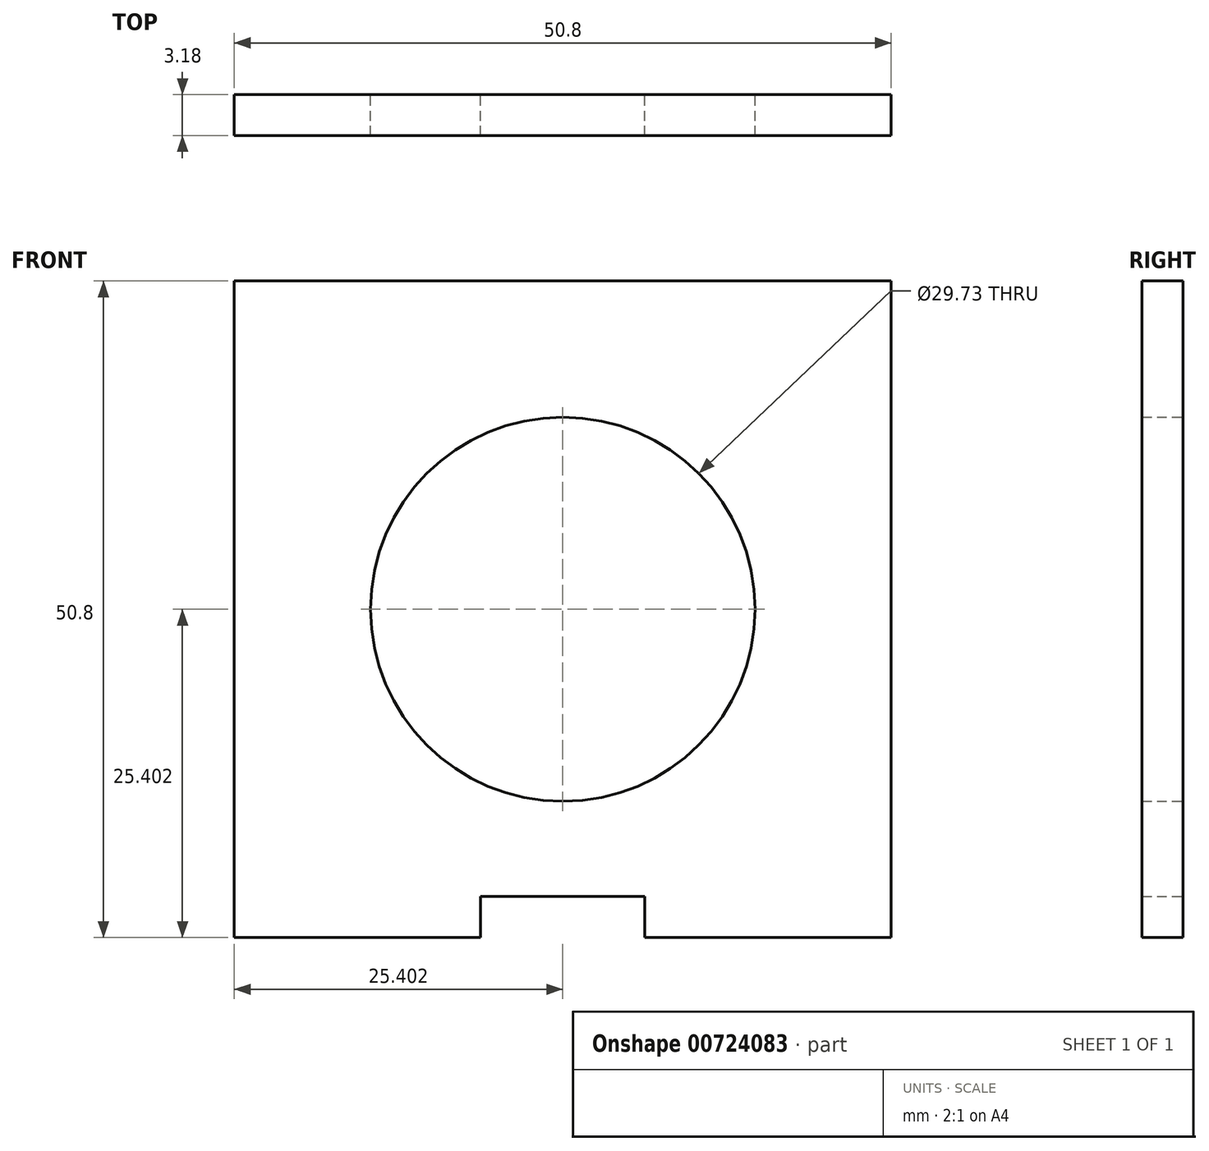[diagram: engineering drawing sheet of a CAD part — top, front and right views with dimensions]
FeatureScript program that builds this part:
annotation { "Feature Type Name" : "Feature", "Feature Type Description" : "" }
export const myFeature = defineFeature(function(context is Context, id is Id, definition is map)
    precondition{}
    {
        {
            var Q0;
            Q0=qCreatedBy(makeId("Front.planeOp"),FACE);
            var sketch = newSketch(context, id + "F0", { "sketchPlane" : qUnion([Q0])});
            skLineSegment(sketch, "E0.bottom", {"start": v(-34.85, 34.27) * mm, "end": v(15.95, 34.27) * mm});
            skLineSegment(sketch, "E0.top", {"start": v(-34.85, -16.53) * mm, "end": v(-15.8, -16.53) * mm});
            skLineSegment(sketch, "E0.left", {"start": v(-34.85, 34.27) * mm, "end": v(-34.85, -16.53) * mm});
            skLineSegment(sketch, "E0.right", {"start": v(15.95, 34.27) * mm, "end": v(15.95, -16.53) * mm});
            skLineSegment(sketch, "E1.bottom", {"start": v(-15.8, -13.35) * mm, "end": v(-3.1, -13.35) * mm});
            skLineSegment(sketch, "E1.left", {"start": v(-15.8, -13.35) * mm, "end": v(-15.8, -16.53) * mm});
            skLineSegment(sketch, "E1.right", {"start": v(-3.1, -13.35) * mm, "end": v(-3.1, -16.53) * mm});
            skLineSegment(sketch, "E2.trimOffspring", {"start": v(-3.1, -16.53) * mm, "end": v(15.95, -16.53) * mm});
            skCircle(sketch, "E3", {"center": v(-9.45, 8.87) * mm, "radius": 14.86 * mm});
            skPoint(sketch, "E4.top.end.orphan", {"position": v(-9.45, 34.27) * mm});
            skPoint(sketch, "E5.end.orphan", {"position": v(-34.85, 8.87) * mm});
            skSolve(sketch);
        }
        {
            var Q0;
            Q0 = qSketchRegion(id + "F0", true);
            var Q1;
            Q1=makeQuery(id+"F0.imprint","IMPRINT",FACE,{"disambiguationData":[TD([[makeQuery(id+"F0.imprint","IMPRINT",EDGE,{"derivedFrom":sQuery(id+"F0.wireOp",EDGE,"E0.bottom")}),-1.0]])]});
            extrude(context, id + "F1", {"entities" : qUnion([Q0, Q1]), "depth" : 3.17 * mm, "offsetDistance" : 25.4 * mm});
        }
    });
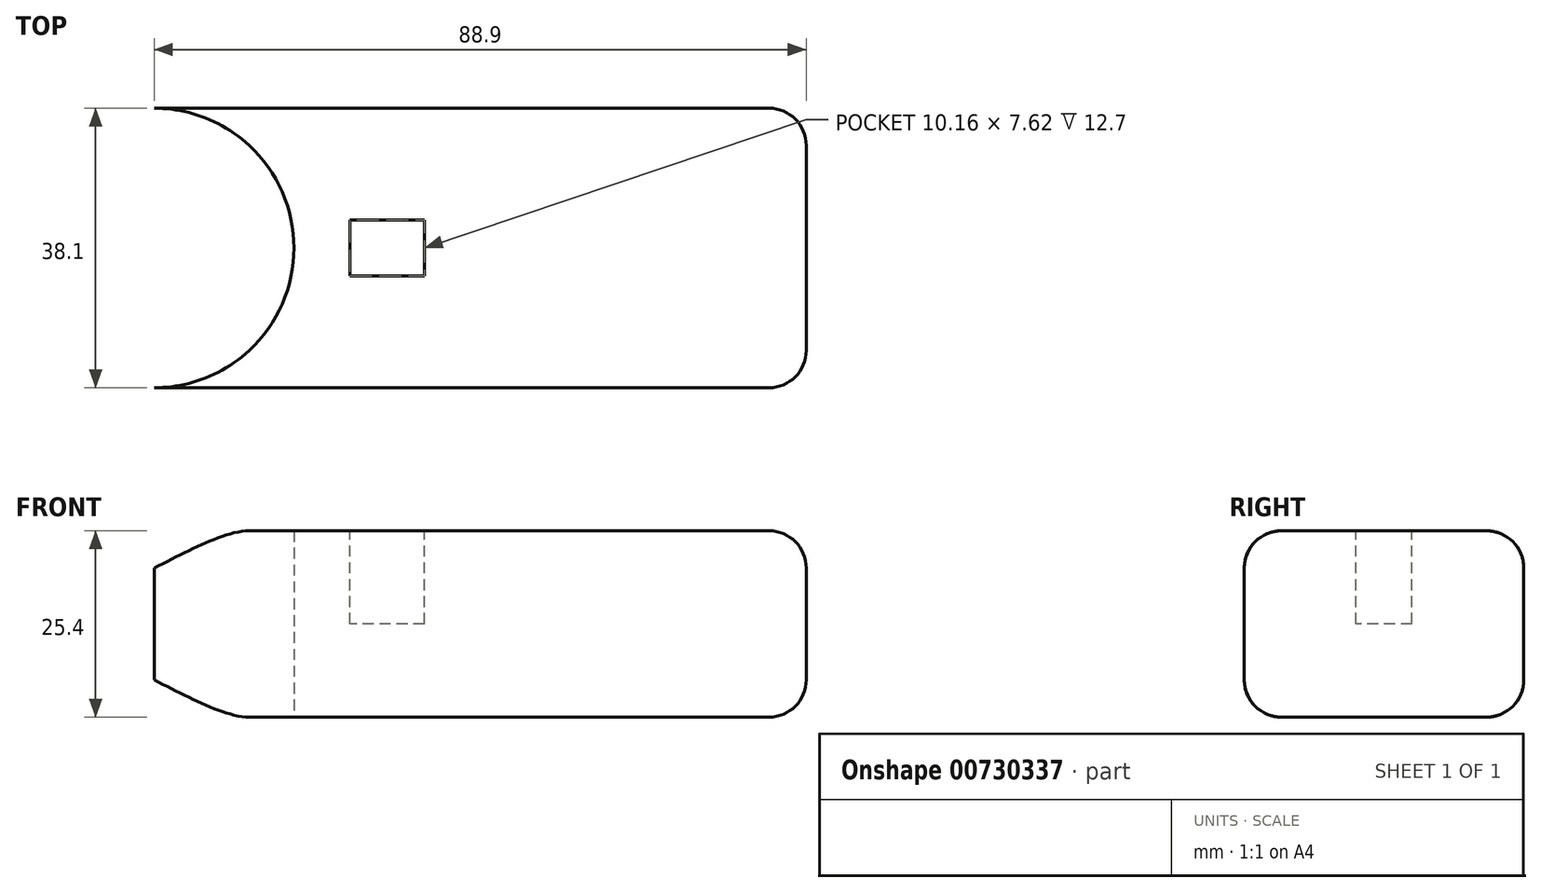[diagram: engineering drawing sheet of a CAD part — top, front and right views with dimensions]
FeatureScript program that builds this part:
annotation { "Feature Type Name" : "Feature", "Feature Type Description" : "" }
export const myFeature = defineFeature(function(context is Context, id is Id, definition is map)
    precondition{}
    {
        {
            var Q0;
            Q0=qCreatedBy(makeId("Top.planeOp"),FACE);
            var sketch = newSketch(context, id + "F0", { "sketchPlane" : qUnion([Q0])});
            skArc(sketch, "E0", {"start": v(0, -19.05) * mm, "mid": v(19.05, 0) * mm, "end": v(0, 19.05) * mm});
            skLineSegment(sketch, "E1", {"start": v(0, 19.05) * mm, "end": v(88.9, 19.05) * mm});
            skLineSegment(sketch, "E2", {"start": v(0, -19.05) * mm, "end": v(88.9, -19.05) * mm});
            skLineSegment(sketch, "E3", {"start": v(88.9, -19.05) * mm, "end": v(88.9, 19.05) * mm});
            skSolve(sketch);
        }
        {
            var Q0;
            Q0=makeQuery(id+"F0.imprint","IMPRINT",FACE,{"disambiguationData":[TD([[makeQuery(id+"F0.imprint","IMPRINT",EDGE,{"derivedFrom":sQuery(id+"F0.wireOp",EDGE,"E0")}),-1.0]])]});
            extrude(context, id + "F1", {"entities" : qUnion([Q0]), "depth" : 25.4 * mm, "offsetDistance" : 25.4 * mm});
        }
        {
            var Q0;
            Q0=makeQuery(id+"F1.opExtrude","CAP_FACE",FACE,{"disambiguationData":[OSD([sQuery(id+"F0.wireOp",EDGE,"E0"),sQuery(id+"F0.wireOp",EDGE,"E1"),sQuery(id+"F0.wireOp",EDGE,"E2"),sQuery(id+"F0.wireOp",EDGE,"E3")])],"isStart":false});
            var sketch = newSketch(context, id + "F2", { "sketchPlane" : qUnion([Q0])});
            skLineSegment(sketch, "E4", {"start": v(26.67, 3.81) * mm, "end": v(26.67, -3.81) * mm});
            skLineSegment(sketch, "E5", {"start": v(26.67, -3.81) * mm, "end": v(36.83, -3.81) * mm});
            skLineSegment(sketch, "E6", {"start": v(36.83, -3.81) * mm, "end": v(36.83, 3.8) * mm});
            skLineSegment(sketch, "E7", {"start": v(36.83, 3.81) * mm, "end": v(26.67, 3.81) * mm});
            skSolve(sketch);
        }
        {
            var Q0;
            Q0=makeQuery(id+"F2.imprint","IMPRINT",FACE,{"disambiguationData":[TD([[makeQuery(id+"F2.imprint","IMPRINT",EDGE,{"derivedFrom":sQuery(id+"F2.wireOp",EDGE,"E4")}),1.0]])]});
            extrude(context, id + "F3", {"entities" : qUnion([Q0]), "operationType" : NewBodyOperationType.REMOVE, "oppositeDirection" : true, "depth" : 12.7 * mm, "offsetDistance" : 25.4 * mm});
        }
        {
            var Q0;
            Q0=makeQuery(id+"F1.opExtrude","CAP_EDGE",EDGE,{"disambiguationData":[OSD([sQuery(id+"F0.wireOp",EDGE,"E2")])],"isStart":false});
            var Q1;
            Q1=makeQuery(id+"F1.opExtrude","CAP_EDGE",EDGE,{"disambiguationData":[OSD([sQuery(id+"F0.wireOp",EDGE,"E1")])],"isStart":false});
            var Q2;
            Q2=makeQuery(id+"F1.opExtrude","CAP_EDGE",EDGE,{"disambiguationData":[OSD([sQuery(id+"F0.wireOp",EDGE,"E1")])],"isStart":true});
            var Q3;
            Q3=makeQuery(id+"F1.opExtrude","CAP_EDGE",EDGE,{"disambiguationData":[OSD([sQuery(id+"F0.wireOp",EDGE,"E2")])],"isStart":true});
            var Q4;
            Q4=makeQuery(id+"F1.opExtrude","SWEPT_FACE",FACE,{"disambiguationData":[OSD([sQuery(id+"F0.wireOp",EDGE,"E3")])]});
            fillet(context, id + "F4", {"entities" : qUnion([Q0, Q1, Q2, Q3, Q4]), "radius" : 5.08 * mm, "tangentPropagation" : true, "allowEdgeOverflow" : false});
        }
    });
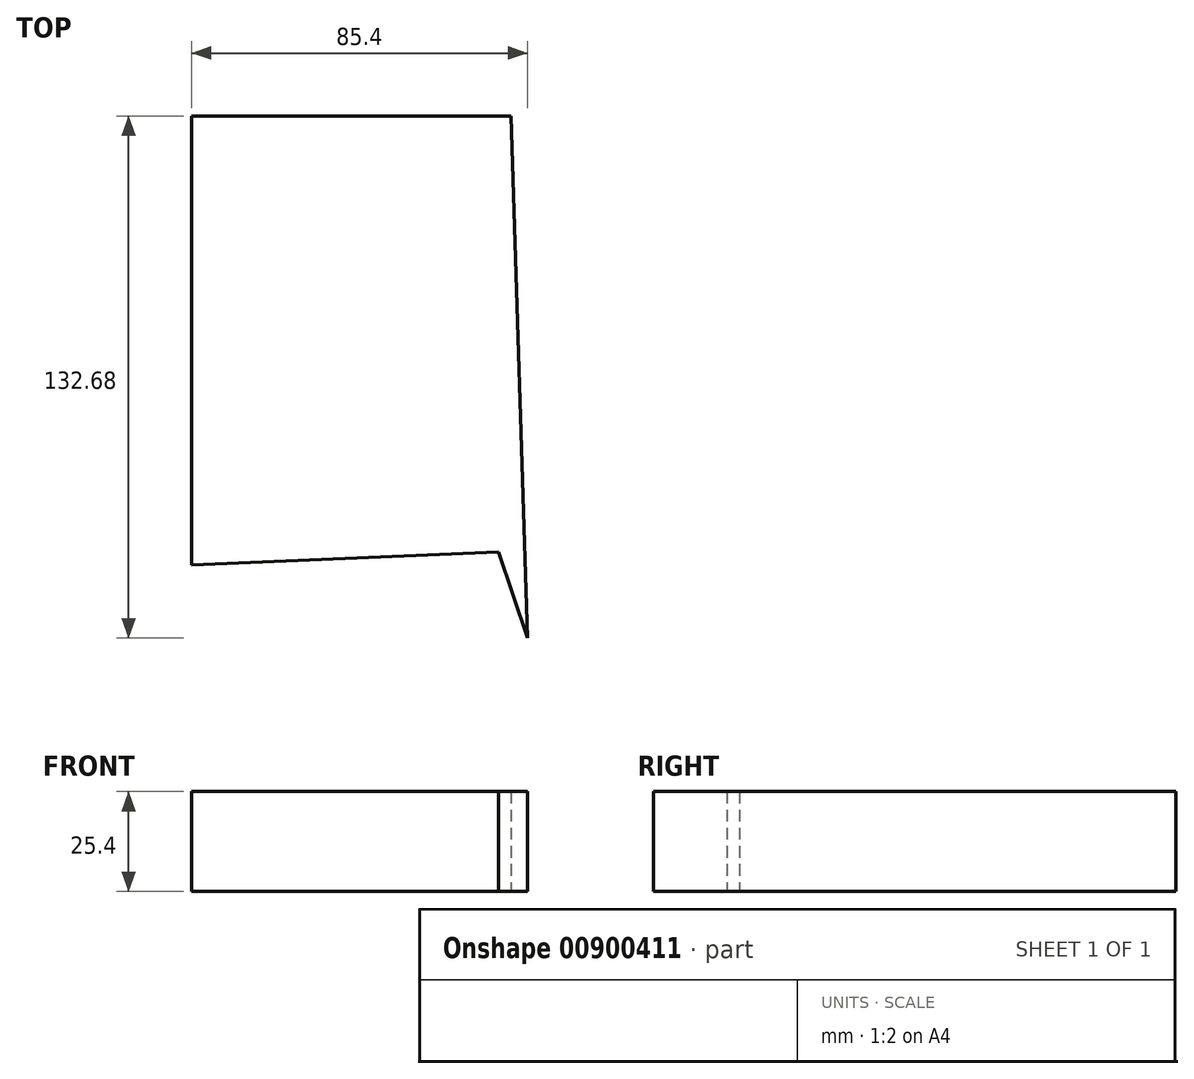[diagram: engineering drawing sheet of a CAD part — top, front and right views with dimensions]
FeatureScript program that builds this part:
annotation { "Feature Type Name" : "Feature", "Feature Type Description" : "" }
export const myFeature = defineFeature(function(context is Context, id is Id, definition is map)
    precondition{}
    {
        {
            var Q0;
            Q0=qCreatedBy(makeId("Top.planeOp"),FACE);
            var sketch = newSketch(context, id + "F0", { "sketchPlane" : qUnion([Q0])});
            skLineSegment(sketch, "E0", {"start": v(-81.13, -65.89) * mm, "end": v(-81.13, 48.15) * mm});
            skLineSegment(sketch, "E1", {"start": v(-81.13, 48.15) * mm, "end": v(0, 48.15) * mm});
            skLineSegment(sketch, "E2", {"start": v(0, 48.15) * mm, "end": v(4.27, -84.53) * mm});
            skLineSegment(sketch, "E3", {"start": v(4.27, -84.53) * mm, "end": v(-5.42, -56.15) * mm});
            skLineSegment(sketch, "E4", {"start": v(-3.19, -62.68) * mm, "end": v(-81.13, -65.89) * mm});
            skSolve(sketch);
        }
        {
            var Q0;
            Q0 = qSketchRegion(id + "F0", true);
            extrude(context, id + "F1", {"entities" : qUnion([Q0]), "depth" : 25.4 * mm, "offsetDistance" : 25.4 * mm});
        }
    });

=-=-=-=-=

**Problem to work on**
Please return all of the entries above line for line, without changing anything, and leave the pictures out.

**Solution to this exercise**
[diagram: engineering drawing sheet of a CAD part — top, front and right views with dimensions]
FeatureScript program that builds this part:
annotation { "Feature Type Name" : "Feature", "Feature Type Description" : "" }
export const myFeature = defineFeature(function(context is Context, id is Id, definition is map)
    precondition{}
    {
        {
            var Q0;
            Q0=qCreatedBy(makeId("Front.planeOp"),FACE);
            var sketch = newSketch(context, id + "F0", { "sketchPlane" : qUnion([Q0])});
            skLineSegment(sketch, "E0.bottom", {"start": v(-34.85, 34.27) * mm, "end": v(15.95, 34.27) * mm});
            skLineSegment(sketch, "E0.top", {"start": v(-34.85, -16.53) * mm, "end": v(-15.8, -16.53) * mm});
            skLineSegment(sketch, "E0.left", {"start": v(-34.85, 34.27) * mm, "end": v(-34.85, -16.53) * mm});
            skLineSegment(sketch, "E0.right", {"start": v(15.95, 34.27) * mm, "end": v(15.95, -16.53) * mm});
            skLineSegment(sketch, "E1.bottom", {"start": v(-15.8, -13.35) * mm, "end": v(-3.1, -13.35) * mm});
            skLineSegment(sketch, "E1.left", {"start": v(-15.8, -13.35) * mm, "end": v(-15.8, -16.53) * mm});
            skLineSegment(sketch, "E1.right", {"start": v(-3.1, -13.35) * mm, "end": v(-3.1, -16.53) * mm});
            skLineSegment(sketch, "E2.trimOffspring", {"start": v(-3.1, -16.53) * mm, "end": v(15.95, -16.53) * mm});
            skCircle(sketch, "E3", {"center": v(-9.45, 8.87) * mm, "radius": 14.86 * mm});
            skPoint(sketch, "E4.top.end.orphan", {"position": v(-9.45, 34.27) * mm});
            skPoint(sketch, "E5.end.orphan", {"position": v(-34.85, 8.87) * mm});
            skSolve(sketch);
        }
        {
            var Q0;
            Q0 = qSketchRegion(id + "F0", true);
            var Q1;
            Q1=makeQuery(id+"F0.imprint","IMPRINT",FACE,{"disambiguationData":[TD([[makeQuery(id+"F0.imprint","IMPRINT",EDGE,{"derivedFrom":sQuery(id+"F0.wireOp",EDGE,"E0.bottom")}),-1.0]])]});
            extrude(context, id + "F1", {"entities" : qUnion([Q0, Q1]), "depth" : 3.17 * mm, "offsetDistance" : 25.4 * mm});
        }
    });
[diagram: engineering drawing sheet of a CAD part — top, front and right views with dimensions]
FeatureScript program that builds this part:
annotation { "Feature Type Name" : "Feature", "Feature Type Description" : "" }
export const myFeature = defineFeature(function(context is Context, id is Id, definition is map)
    precondition{}
    {
        {
            var Q0;
            Q0=qCreatedBy(makeId("Top.planeOp"),FACE);
            var sketch = newSketch(context, id + "F0", { "sketchPlane" : qUnion([Q0])});
            skArc(sketch, "E0", {"start": v(0, -19.05) * mm, "mid": v(19.05, 0) * mm, "end": v(0, 19.05) * mm});
            skLineSegment(sketch, "E1", {"start": v(0, 19.05) * mm, "end": v(88.9, 19.05) * mm});
            skLineSegment(sketch, "E2", {"start": v(0, -19.05) * mm, "end": v(88.9, -19.05) * mm});
            skLineSegment(sketch, "E3", {"start": v(88.9, -19.05) * mm, "end": v(88.9, 19.05) * mm});
            skSolve(sketch);
        }
        {
            var Q0;
            Q0=makeQuery(id+"F0.imprint","IMPRINT",FACE,{"disambiguationData":[TD([[makeQuery(id+"F0.imprint","IMPRINT",EDGE,{"derivedFrom":sQuery(id+"F0.wireOp",EDGE,"E0")}),-1.0]])]});
            extrude(context, id + "F1", {"entities" : qUnion([Q0]), "depth" : 25.4 * mm, "offsetDistance" : 25.4 * mm});
        }
        {
            var Q0;
            Q0=makeQuery(id+"F1.opExtrude","CAP_FACE",FACE,{"disambiguationData":[OSD([sQuery(id+"F0.wireOp",EDGE,"E0"),sQuery(id+"F0.wireOp",EDGE,"E1"),sQuery(id+"F0.wireOp",EDGE,"E2"),sQuery(id+"F0.wireOp",EDGE,"E3")])],"isStart":false});
            var sketch = newSketch(context, id + "F2", { "sketchPlane" : qUnion([Q0])});
            skLineSegment(sketch, "E4", {"start": v(26.67, 3.81) * mm, "end": v(26.67, -3.81) * mm});
            skLineSegment(sketch, "E5", {"start": v(26.67, -3.81) * mm, "end": v(36.83, -3.81) * mm});
            skLineSegment(sketch, "E6", {"start": v(36.83, -3.81) * mm, "end": v(36.83, 3.8) * mm});
            skLineSegment(sketch, "E7", {"start": v(36.83, 3.81) * mm, "end": v(26.67, 3.81) * mm});
            skSolve(sketch);
        }
        {
            var Q0;
            Q0=makeQuery(id+"F2.imprint","IMPRINT",FACE,{"disambiguationData":[TD([[makeQuery(id+"F2.imprint","IMPRINT",EDGE,{"derivedFrom":sQuery(id+"F2.wireOp",EDGE,"E4")}),1.0]])]});
            extrude(context, id + "F3", {"entities" : qUnion([Q0]), "operationType" : NewBodyOperationType.REMOVE, "oppositeDirection" : true, "depth" : 12.7 * mm, "offsetDistance" : 25.4 * mm});
        }
        {
            var Q0;
            Q0=makeQuery(id+"F1.opExtrude","CAP_EDGE",EDGE,{"disambiguationData":[OSD([sQuery(id+"F0.wireOp",EDGE,"E2")])],"isStart":false});
            var Q1;
            Q1=makeQuery(id+"F1.opExtrude","CAP_EDGE",EDGE,{"disambiguationData":[OSD([sQuery(id+"F0.wireOp",EDGE,"E1")])],"isStart":false});
            var Q2;
            Q2=makeQuery(id+"F1.opExtrude","CAP_EDGE",EDGE,{"disambiguationData":[OSD([sQuery(id+"F0.wireOp",EDGE,"E1")])],"isStart":true});
            var Q3;
            Q3=makeQuery(id+"F1.opExtrude","CAP_EDGE",EDGE,{"disambiguationData":[OSD([sQuery(id+"F0.wireOp",EDGE,"E2")])],"isStart":true});
            var Q4;
            Q4=makeQuery(id+"F1.opExtrude","SWEPT_FACE",FACE,{"disambiguationData":[OSD([sQuery(id+"F0.wireOp",EDGE,"E3")])]});
            fillet(context, id + "F4", {"entities" : qUnion([Q0, Q1, Q2, Q3, Q4]), "radius" : 5.08 * mm, "tangentPropagation" : true, "allowEdgeOverflow" : false});
        }
    });
[diagram: engineering drawing sheet of a CAD part — top, front and right views with dimensions]
FeatureScript program that builds this part:
annotation { "Feature Type Name" : "Feature", "Feature Type Description" : "" }
export const myFeature = defineFeature(function(context is Context, id is Id, definition is map)
    precondition{}
    {
        {
            var Q0;
            Q0=qCreatedBy(makeId("Top.planeOp"),FACE);
            var sketch = newSketch(context, id + "F0", { "sketchPlane" : qUnion([Q0])});
            skLineSegment(sketch, "E0", {"start": v(-81.13, -65.89) * mm, "end": v(-81.13, 48.15) * mm});
            skLineSegment(sketch, "E1", {"start": v(-81.13, 48.15) * mm, "end": v(0, 48.15) * mm});
            skLineSegment(sketch, "E2", {"start": v(0, 48.15) * mm, "end": v(4.27, -84.53) * mm});
            skLineSegment(sketch, "E3", {"start": v(4.27, -84.53) * mm, "end": v(-5.42, -56.15) * mm});
            skLineSegment(sketch, "E4", {"start": v(-3.19, -62.68) * mm, "end": v(-81.13, -65.89) * mm});
            skSolve(sketch);
        }
        {
            var Q0;
            Q0 = qSketchRegion(id + "F0", true);
            extrude(context, id + "F1", {"entities" : qUnion([Q0]), "depth" : 25.4 * mm, "offsetDistance" : 25.4 * mm});
        }
    });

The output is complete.